JOB ITEM: The expected result is every line of the records, printed exactly.

EXTRACTED MATERIAL:

******************************

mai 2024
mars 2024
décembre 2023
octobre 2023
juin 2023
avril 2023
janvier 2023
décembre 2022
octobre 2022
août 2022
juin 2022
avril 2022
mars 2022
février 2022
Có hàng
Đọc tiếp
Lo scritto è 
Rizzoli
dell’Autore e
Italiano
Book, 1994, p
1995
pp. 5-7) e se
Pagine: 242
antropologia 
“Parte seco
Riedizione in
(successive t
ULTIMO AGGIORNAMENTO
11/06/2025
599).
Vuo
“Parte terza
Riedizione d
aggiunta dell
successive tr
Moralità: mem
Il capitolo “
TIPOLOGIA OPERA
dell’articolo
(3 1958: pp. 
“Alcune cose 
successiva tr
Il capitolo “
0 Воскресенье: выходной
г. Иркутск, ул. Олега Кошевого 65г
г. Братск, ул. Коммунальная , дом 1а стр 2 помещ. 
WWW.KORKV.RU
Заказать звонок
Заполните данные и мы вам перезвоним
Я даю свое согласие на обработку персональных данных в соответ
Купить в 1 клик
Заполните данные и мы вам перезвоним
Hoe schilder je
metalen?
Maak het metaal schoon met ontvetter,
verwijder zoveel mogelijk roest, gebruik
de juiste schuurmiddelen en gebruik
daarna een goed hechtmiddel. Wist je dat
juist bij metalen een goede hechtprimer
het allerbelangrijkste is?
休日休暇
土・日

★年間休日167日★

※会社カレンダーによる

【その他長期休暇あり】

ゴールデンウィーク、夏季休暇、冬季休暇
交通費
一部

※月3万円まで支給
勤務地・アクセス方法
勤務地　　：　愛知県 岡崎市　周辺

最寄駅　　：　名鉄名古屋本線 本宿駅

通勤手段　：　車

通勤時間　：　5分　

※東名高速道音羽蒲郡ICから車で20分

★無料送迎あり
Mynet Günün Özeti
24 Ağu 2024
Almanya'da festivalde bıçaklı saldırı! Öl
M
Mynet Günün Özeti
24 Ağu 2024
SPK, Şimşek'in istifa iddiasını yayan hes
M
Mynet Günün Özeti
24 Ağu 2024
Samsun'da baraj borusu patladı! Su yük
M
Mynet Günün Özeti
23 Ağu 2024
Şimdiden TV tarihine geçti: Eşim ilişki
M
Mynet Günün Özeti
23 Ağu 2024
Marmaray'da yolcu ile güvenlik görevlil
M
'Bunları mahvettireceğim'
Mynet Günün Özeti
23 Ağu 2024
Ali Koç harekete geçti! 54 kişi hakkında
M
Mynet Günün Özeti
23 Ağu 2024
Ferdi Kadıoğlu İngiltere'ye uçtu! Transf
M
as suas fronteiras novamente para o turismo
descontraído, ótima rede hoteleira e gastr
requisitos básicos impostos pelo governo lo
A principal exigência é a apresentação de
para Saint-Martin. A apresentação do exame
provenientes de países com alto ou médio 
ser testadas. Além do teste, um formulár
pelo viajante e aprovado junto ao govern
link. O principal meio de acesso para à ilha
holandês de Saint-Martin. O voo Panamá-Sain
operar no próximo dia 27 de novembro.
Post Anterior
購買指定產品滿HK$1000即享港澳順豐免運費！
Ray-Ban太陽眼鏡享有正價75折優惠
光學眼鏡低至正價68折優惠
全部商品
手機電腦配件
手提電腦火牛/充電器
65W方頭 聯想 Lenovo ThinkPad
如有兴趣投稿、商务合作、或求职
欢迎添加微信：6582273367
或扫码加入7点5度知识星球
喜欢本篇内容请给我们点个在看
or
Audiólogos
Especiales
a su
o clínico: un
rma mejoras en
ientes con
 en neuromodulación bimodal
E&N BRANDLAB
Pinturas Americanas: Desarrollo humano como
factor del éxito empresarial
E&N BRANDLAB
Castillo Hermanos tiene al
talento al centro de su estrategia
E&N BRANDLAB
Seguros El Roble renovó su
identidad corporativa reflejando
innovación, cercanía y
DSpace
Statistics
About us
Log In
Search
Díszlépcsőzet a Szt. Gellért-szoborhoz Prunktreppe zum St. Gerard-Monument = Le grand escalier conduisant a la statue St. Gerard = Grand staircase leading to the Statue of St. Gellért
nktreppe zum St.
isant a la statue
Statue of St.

******************************

ANSWER TO THIS TASK:
mai 2024
mars 2024
décembre 2023
octobre 2023
juin 2023
avril 2023
janvier 2023
décembre 2022
octobre 2022
août 2022
juin 2022
avril 2022
mars 2022
février 2022
Có hàng
Đọc tiếp
Lo scritto è 
Rizzoli
dell’Autore e
Italiano
Book, 1994, p
1995
pp. 5-7) e se
Pagine: 242
antropologia 
“Parte seco
Riedizione in
(successive t
ULTIMO AGGIORNAMENTO
11/06/2025
599).
Vuo
“Parte terza
Riedizione d
aggiunta dell
successive tr
Moralità: mem
Il capitolo “
TIPOLOGIA OPERA
dell’articolo
(3 1958: pp. 
“Alcune cose 
successiva tr
Il capitolo “
0 Воскресенье: выходной
г. Иркутск, ул. Олега Кошевого 65г
г. Братск, ул. Коммунальная , дом 1а стр 2 помещ. 
WWW.KORKV.RU
Заказать звонок
Заполните данные и мы вам перезвоним
Я даю свое согласие на обработку персональных данных в соответ
Купить в 1 клик
Заполните данные и мы вам перезвоним
Hoe schilder je
metalen?
Maak het metaal schoon met ontvetter,
verwijder zoveel mogelijk roest, gebruik
de juiste schuurmiddelen en gebruik
daarna een goed hechtmiddel. Wist je dat
juist bij metalen een goede hechtprimer
het allerbelangrijkste is?
休日休暇
土・日

★年間休日167日★

※会社カレンダーによる

【その他長期休暇あり】

ゴールデンウィーク、夏季休暇、冬季休暇
交通費
一部

※月3万円まで支給
勤務地・アクセス方法
勤務地　　：　愛知県 岡崎市　周辺

最寄駅　　：　名鉄名古屋本線 本宿駅

通勤手段　：　車

通勤時間　：　5分　

※東名高速道音羽蒲郡ICから車で20分

★無料送迎あり
Mynet Günün Özeti
24 Ağu 2024
Almanya'da festivalde bıçaklı saldırı! Öl
M
Mynet Günün Özeti
24 Ağu 2024
SPK, Şimşek'in istifa iddiasını yayan hes
M
Mynet Günün Özeti
24 Ağu 2024
Samsun'da baraj borusu patladı! Su yük
M
Mynet Günün Özeti
23 Ağu 2024
Şimdiden TV tarihine geçti: Eşim ilişki
M
Mynet Günün Özeti
23 Ağu 2024
Marmaray'da yolcu ile güvenlik görevlil
M
'Bunları mahvettireceğim'
Mynet Günün Özeti
23 Ağu 2024
Ali Koç harekete geçti! 54 kişi hakkında
M
Mynet Günün Özeti
23 Ağu 2024
Ferdi Kadıoğlu İngiltere'ye uçtu! Transf
M
as suas fronteiras novamente para o turismo
descontraído, ótima rede hoteleira e gastr
requisitos básicos impostos pelo governo lo
A principal exigência é a apresentação de
para Saint-Martin. A apresentação do exame
provenientes de países com alto ou médio 
ser testadas. Além do teste, um formulár
pelo viajante e aprovado junto ao govern
link. O principal meio de acesso para à ilha
holandês de Saint-Martin. O voo Panamá-Sain
operar no próximo dia 27 de novembro.
Post Anterior
購買指定產品滿HK$1000即享港澳順豐免運費！
Ray-Ban太陽眼鏡享有正價75折優惠
光學眼鏡低至正價68折優惠
全部商品
手機電腦配件
手提電腦火牛/充電器
65W方頭 聯想 Lenovo ThinkPad
如有兴趣投稿、商务合作、或求职
欢迎添加微信：6582273367
或扫码加入7点5度知识星球
喜欢本篇内容请给我们点个在看
or
Audiólogos
Especiales
a su
o clínico: un
rma mejoras en
ientes con
 en neuromodulación bimodal
E&N BRANDLAB
Pinturas Americanas: Desarrollo humano como
factor del éxito empresarial
E&N BRANDLAB
Castillo Hermanos tiene al
talento al centro de su estrategia
E&N BRANDLAB
Seguros El Roble renovó su
identidad corporativa reflejando
innovación, cercanía y
DSpace
Statistics
About us
Log In
Search
Díszlépcsőzet a Szt. Gellért-szoborhoz Prunktreppe zum St. Gerard-Monument = Le grand escalier conduisant a la statue St. Gerard = Grand staircase leading to the Statue of St. Gellért
nktreppe zum St.
isant a la statue
Statue of St.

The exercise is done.